Now: Lyrics just make you cringe "He's a stain I can't get out/ I've tried bleach and I've tried Shout."
Then: The Runaways.
Now: Lita Ford solo.
OK, maybe that's an exaggeration, but this new album just doesn't move it for me. The Donnas have largely abandoned the neo-Ramones gimmick that all their names are Donna, yet somehow the band seems more gimmicky and cartoonish on "Spend the Night."
"American Teenage Rock 'n' Roll Machine" was a lo-fi, '70s-rock cherry bomb of an album. "The Donnas Turn 21" turned up the riffs and the raunch. "Spend the Night" is mostly a snooze.
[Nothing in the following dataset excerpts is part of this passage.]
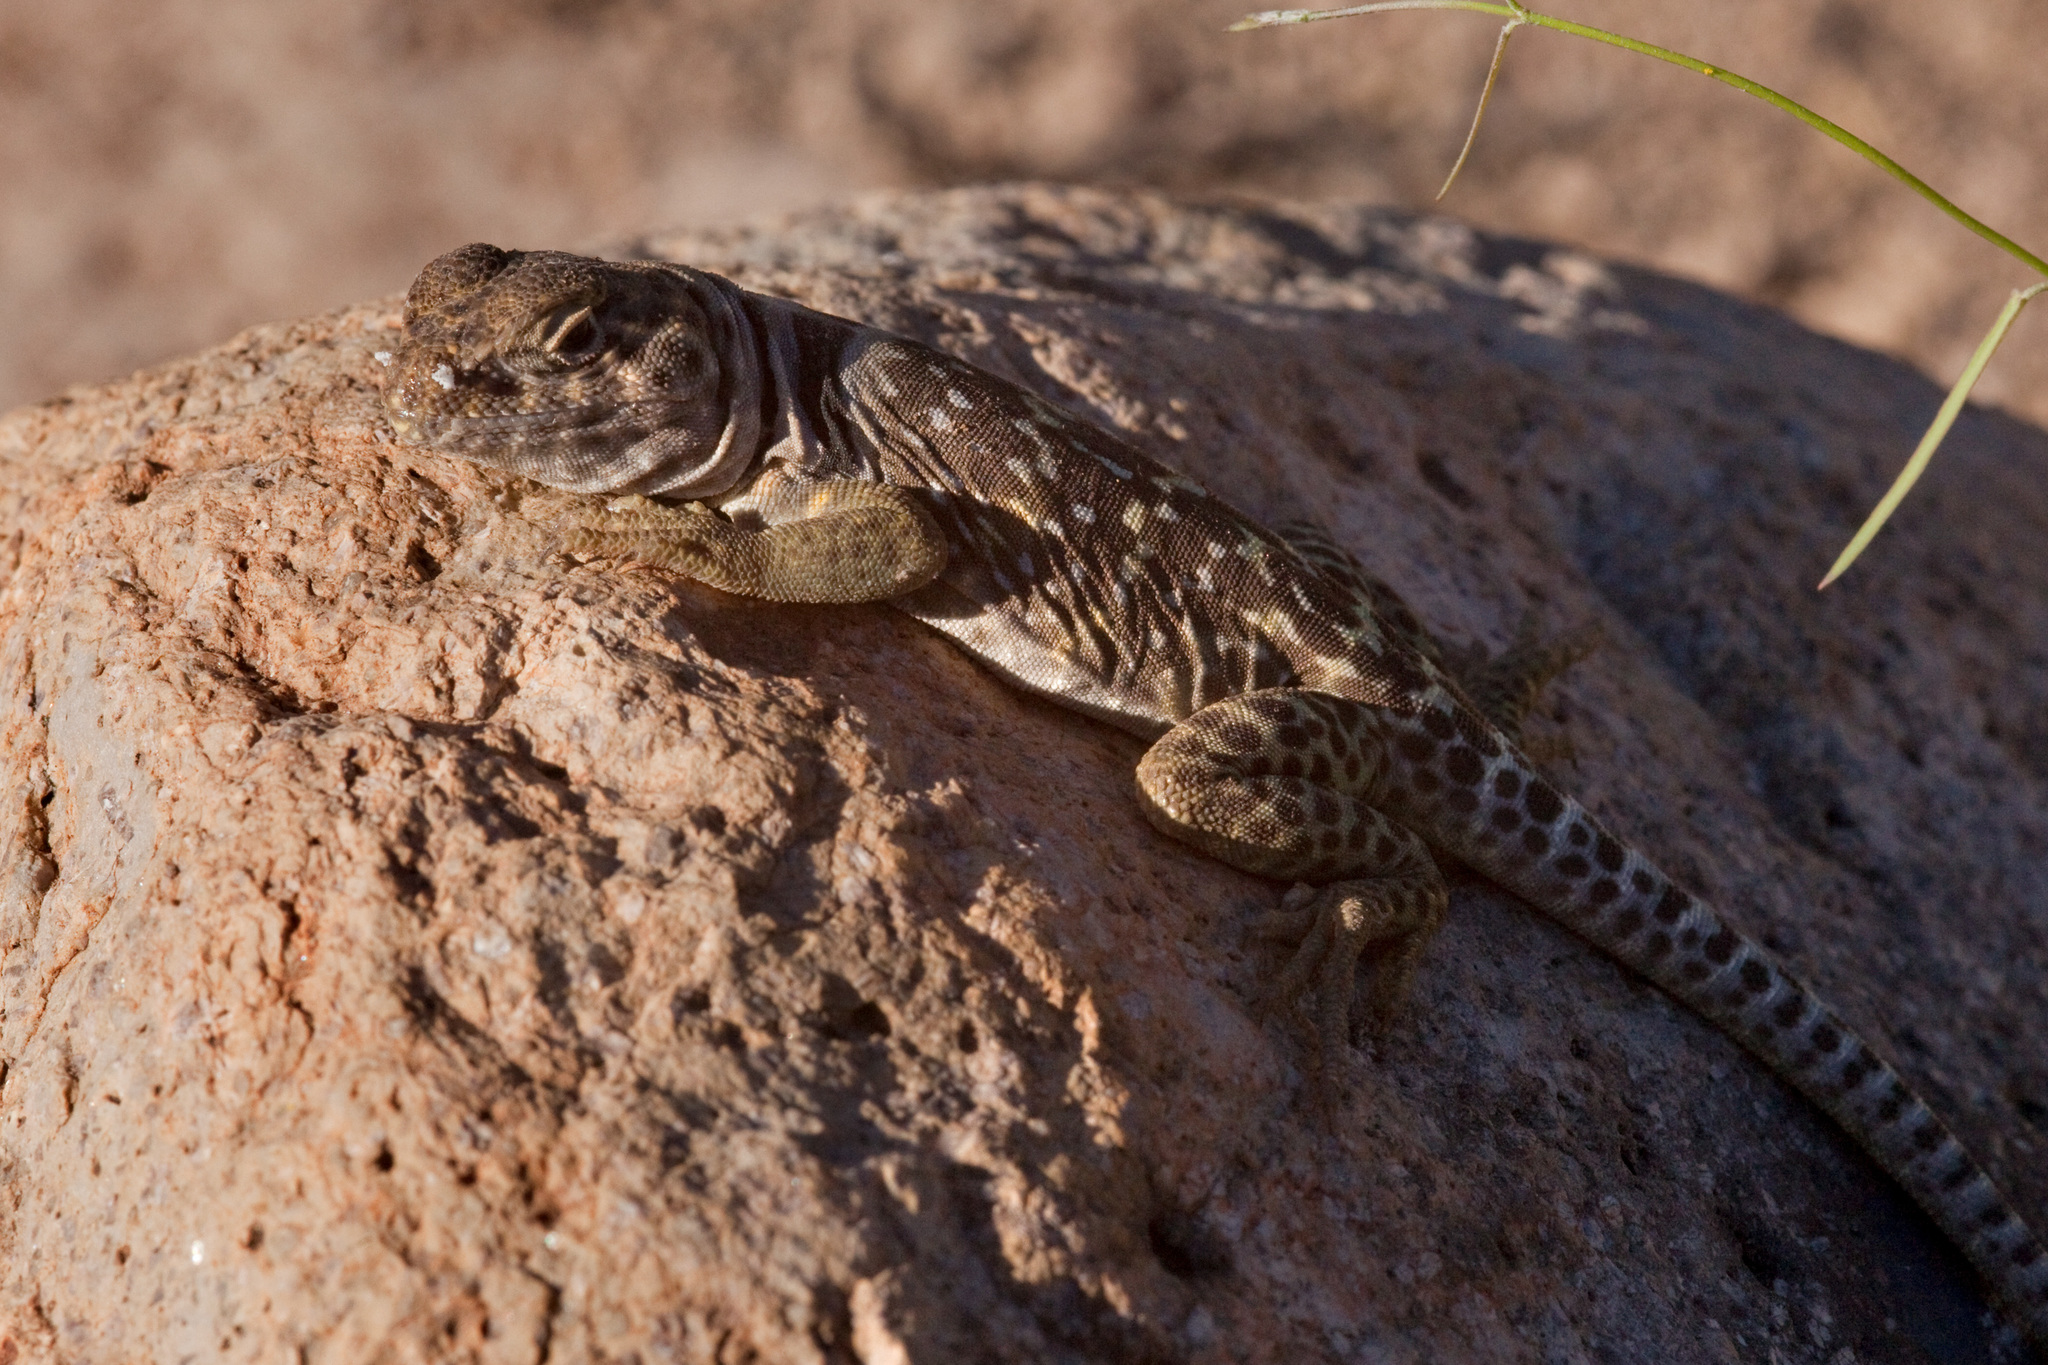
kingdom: Animalia
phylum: Chordata
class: Squamata
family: Crotaphytidae
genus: Crotaphytus
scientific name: Crotaphytus collaris
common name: Collared lizard
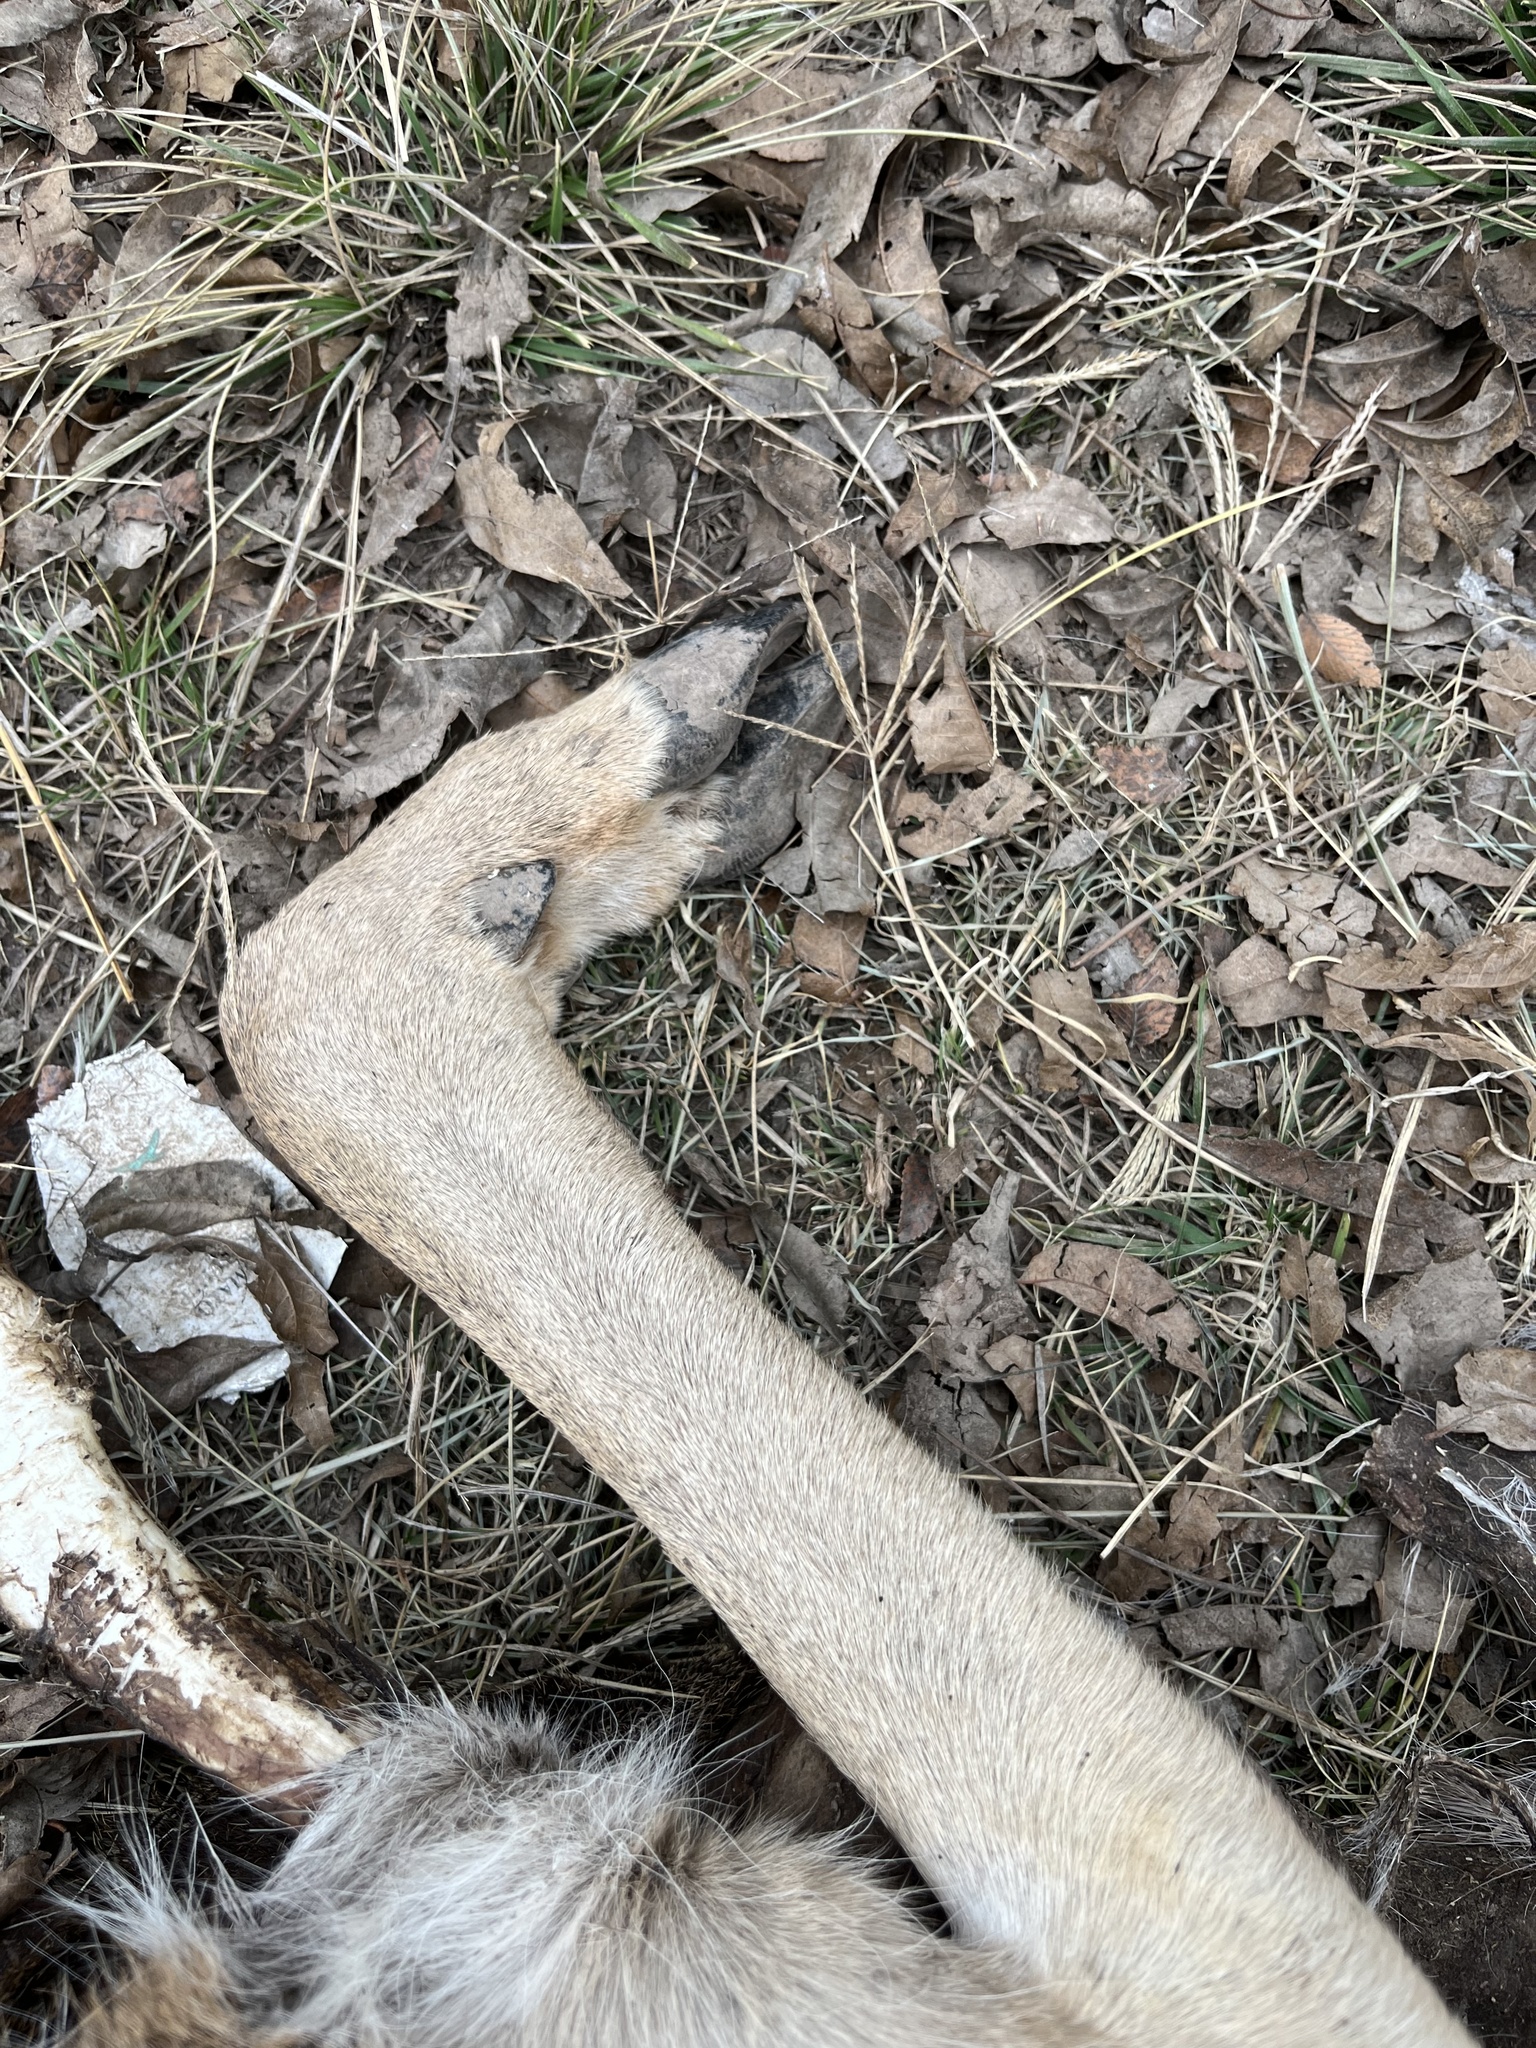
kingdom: Animalia
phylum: Chordata
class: Mammalia
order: Artiodactyla
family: Cervidae
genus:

The Shiners "See Rock City" (Planetary) ****
"See Rock City" is a great soundtrack for one of those days the Shiners capture so well. An early morning after a night of too many drained whiskey bottles finds you waking up on the ground flat busted and bleary. Opening your eyes and lifting your head, you enter a strange world. Scarecrows scream in your ears and cemetery trees crack in the wind as a hurricane blows in from the South.
Things do not bode well, but as you pick yourself up, you hear the far off sound of high country harmony and knocked-out drums. Intrigued, you stumble toward the barn down the road where the music of a big bottom bass, a sexy fiddle and twanging banjo, lap steel and guitar draws you like a phantom magnet. You enter the barn and collapse on a pile of hay as the band rips off one great original song after another. You dig it all and understand so well these countrified rock tunes about a life lived on the edge, a life of pride and heart and liquor.
Despair and fragile hope hang in the sad Hank Williams moonlight, and laments and shame surely pour from the thundering skies. But, in the end, you know all is well as long as the stars shine down on sweet Dixieland so fine. The Shiners capture the roaring soul of it all so gloriously on "City" you just have to stomp along. Soon that whiskey hangover is gone, and by gawd it's time to start working on another one. The hurricane that's blowing in will damn well take care of itself.